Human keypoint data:
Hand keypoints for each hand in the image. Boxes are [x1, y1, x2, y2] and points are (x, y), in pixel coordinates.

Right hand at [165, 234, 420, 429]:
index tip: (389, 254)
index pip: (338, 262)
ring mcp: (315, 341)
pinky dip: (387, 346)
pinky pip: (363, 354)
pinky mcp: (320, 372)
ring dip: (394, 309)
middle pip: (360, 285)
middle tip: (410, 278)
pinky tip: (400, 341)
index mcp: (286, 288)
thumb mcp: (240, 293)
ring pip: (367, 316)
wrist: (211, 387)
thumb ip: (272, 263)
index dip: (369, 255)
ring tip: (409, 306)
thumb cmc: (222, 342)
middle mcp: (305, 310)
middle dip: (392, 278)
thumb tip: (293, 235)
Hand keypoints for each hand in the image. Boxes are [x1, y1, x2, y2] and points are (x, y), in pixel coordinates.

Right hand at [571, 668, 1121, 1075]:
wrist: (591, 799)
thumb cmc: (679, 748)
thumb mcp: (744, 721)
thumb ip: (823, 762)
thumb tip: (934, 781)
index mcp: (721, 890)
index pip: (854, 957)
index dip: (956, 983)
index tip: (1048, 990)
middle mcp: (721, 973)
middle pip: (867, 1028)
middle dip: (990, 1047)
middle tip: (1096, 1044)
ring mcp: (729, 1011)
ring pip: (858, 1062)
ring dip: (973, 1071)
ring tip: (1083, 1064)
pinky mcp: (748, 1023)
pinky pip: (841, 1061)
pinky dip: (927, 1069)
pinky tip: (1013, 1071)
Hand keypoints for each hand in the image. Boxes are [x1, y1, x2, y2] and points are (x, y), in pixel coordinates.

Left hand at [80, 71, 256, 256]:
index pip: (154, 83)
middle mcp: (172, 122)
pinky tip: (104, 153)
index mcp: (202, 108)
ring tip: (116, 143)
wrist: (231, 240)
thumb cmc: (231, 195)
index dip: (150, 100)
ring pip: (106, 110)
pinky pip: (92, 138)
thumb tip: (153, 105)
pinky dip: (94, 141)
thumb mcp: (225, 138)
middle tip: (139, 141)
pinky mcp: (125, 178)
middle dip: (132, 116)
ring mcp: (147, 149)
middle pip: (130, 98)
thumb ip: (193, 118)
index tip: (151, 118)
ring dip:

= WHAT THE EXERCISE ASKS =
Your answer should consist only of the lines from the one with "middle dip: (132, 116)" through the end of the data above, reproduced exactly.

= WORKED SOLUTION =
middle dip: (132, 116)
ring mcp: (147, 149)
middle pip: (130, 98)
thumb ip: (193, 118)
index tip: (151, 118)
ring dip:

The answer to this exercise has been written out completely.